> _EXERCISE DIRECTIONS_:
A single number is required: the count of lines in the following entries that include the word "right".

> _INFORMATION SHOWN_:
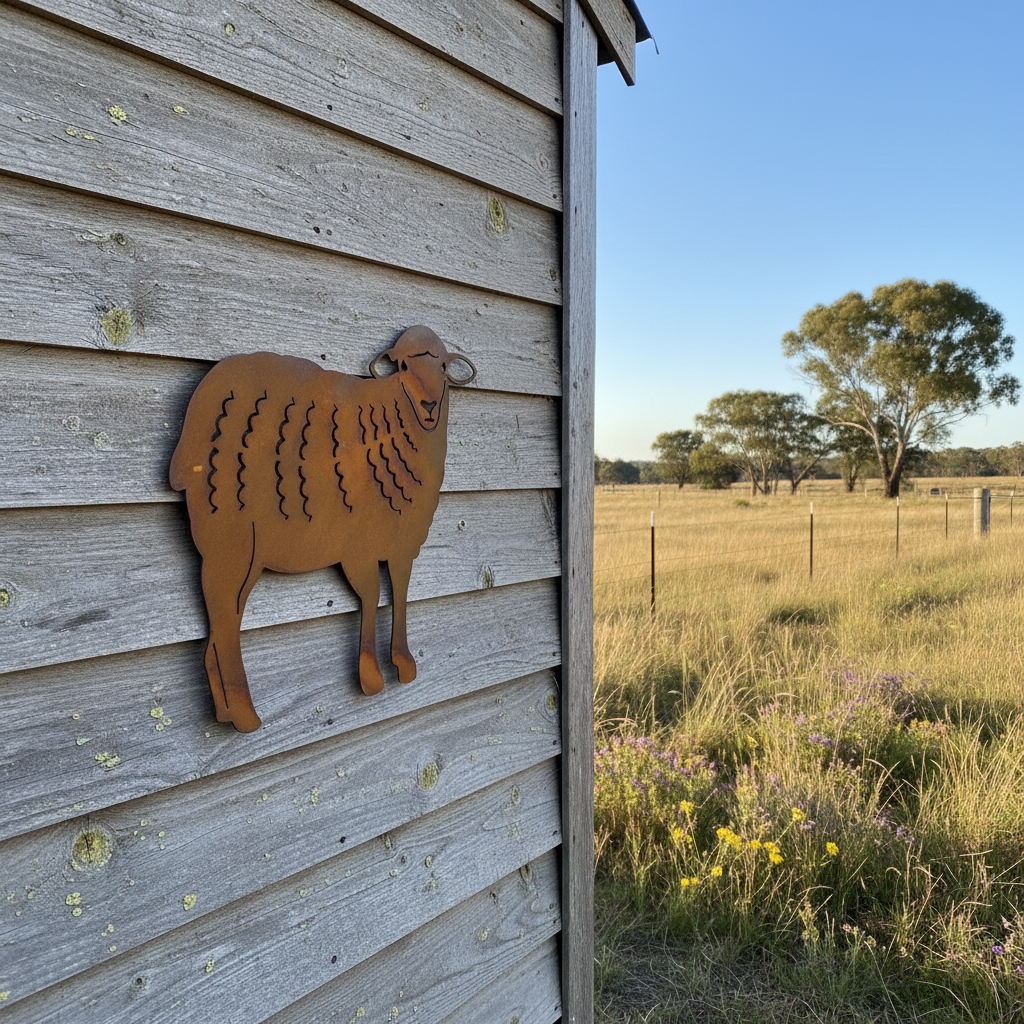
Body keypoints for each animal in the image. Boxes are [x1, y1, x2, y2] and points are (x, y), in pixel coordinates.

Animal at [169, 326, 476, 733]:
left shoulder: (401, 543)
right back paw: (245, 715)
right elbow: (372, 596)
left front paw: (403, 664)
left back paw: (226, 711)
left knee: (222, 622)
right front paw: (371, 676)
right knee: (224, 620)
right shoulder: (358, 546)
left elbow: (400, 592)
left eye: (442, 366)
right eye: (403, 366)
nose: (428, 406)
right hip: (229, 539)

> _SOLUTION FOR THIS EXERCISE_:
7